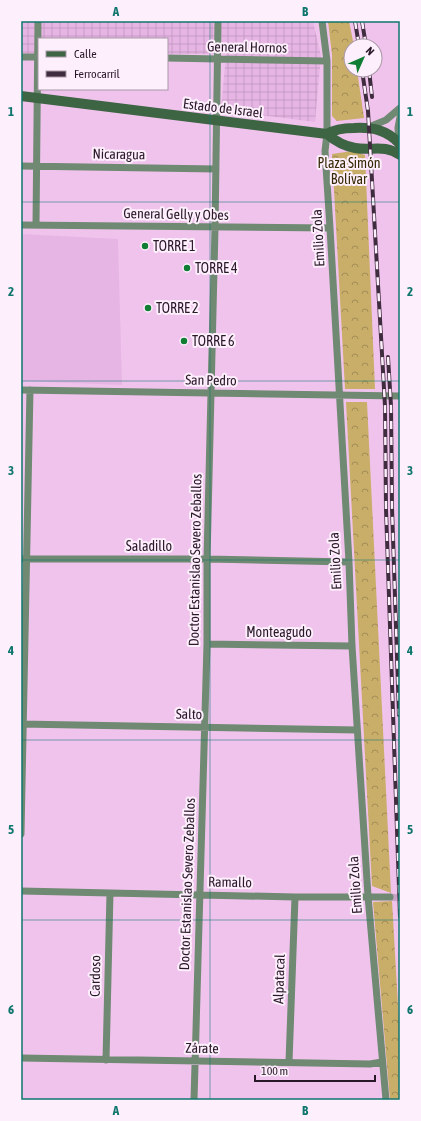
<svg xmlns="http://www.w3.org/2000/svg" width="421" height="1121" viewBox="0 0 421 1121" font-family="'Asap Condensed',sans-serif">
  <defs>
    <pattern id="industrial-grid" width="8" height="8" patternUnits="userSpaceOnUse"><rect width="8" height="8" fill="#e7b5e4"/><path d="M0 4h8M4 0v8" fill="none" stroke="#c69bc4"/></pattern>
    <pattern id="forest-crowns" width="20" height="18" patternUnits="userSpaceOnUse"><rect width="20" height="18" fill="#c9ae6a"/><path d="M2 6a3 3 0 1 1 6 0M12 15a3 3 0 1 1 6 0" fill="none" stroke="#a38d57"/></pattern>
  </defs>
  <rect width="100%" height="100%" fill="#f0c3ed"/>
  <!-- built -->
  <path fill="#e7b5e4" d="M21,234L118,239L122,385L21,381Z"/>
  <!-- industrial -->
  <path fill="url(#industrial-grid)" d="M21,21H313L321,56L315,122L221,110L226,54H167V39H39V54H21Z"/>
  <!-- forest -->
  <path fill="url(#forest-crowns)" d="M328,21H349L354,46H351V70H357L364,118L337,121L332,116V55Z
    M352,151L365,155L375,389H345L332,154Z
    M346,402H367L391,893L372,886Z
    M392,901L400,1040V1100H390L373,902Z"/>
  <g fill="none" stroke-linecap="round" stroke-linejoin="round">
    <!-- street-tunnel -->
    <path stroke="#c8a1c6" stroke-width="7" stroke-dasharray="7 3.5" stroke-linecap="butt" d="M390,897L400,898"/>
    <!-- street -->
    <path stroke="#6f8972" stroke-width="7" d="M322,21L327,61V134L325,151L330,228L349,562L352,646L368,896L386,1100
      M21,57H39
      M167,58L327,61
      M369,127L386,120L400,108
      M399,143L398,128L400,117
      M21,166L216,169
      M21,225L330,228
      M36,225L38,21
      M21,390L400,396
      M21,559H207L349,562
      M207,644L352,646
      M21,724L357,730
      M21,834L30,390
      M21,891L295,897H390
      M21,1058L370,1064L382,1062
      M106,1060L110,893
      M289,1062L295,897
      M194,1100L207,644V559L215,228L218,21"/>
    <!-- secondary -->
    <path stroke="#3d6543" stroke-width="10" d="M21,96L327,134C335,141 344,146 355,148C372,151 384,144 400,155
      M327,134C335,129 344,128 354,128C373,127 387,130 400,144"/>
    <!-- rail casing -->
    <g stroke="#402c3f" stroke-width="4">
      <path id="rail" d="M355,21L359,46
        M362,21L366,46
        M362,70L368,111L385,406L386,509L400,917
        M369,70L372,97
        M388,357L391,406L392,508L399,715"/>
    </g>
    <!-- rail -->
    <use href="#rail" stroke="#feeffc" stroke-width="2.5" stroke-dasharray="8" stroke-linecap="butt"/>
  </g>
  <!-- grid -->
  <path fill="none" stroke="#0f766e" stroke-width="1" stroke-opacity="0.55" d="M210,21V1100M21,202H400M21,381H400M21,560H400M21,740H400M21,920H400"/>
  <!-- markers -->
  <g fill="#0f7e34" stroke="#feeffc" stroke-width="1.5">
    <circle cx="145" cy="246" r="4"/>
    <circle cx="187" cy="268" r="4"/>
    <circle cx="148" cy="308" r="4"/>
    <circle cx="184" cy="341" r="4"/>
  </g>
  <g text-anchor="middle" stroke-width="4" stroke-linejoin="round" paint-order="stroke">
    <!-- street labels -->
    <g font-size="14" fill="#291828" stroke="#feeffc">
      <text transform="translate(247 47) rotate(1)" y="5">General Hornos</text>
      <text transform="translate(223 108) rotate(7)" y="5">Estado de Israel</text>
      <text transform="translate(119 154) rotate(1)" y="5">Nicaragua</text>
      <text transform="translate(176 214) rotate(1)" y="5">General Gelly y Obes</text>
      <text transform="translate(318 238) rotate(-93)" y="5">Emilio Zola</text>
      <text transform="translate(211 380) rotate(1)" y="5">San Pedro</text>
      <text x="149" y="551">Saladillo</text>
      <text transform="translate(195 560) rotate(-89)" y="5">Doctor Estanislao Severo Zeballos</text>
      <text transform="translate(335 561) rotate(-93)" y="5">Emilio Zola</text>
      <text x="279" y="637">Monteagudo</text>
      <text transform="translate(189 714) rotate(1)" y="5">Salto</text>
      <text transform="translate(230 882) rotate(1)" y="5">Ramallo</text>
      <text transform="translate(187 884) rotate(-88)" y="5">Doctor Estanislao Severo Zeballos</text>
      <text transform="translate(355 885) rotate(-94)" y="5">Emilio Zola</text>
      <text transform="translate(95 976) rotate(-89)" y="5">Cardoso</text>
      <text transform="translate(279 979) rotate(-88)" y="5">Alpatacal</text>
      <text transform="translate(202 1048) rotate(1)" y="5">Zárate</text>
    </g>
    <!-- park labels -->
    <g font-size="14" fill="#362905" stroke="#feeffc">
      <text x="349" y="168">Plaza Simón<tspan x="349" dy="16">Bolívar</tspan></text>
    </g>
    <!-- poi labels -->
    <g font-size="14" fill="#291828" stroke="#feeffc" text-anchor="start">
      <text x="153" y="251">TORRE 1</text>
      <text x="195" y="273">TORRE 4</text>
      <text x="156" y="313">TORRE 2</text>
      <text x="192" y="346">TORRE 6</text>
    </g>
  </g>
  <!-- border -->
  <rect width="421" height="1121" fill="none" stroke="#feeffc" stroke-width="44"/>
  <!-- legend -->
  <rect x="38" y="38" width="130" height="52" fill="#feeffc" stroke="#a999a7"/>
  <rect x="46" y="51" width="20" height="6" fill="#3d6543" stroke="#a999a7"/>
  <text x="74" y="58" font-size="12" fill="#291828">Calle</text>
  <rect x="46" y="71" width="20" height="6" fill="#402c3f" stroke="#a999a7"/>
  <text x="74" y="78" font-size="12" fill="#291828">Ferrocarril</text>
  <!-- north arrow -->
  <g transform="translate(363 58) rotate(45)"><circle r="19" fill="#feeffc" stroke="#a999a7"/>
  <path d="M0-3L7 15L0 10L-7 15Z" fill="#0f7e34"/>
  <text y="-6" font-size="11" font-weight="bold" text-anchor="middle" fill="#291828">N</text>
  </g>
  <!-- scale -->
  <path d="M255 1075v6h120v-6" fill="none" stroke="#291828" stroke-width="2"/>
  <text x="261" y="1075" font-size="12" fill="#291828" stroke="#feeffc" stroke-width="3" paint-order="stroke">100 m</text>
  <rect x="22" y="22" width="377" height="1077" fill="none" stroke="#0f766e" stroke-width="1.5"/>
  <g font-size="13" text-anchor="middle" font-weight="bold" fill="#0f766e">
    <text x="116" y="16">A</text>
    <text x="305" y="16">B</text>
    <text x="11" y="116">1</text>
    <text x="410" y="116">1</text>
    <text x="11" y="296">2</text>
    <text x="410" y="296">2</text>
    <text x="11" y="475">3</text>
    <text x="410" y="475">3</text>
    <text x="11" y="655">4</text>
    <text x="410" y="655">4</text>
    <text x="11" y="834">5</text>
    <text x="410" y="834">5</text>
    <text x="11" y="1014">6</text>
    <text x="410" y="1014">6</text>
    <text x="116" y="1115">A</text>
    <text x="305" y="1115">B</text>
  </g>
</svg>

# About this task
Reply by stating only how many lines in the listing hold the word "round".

# Output
2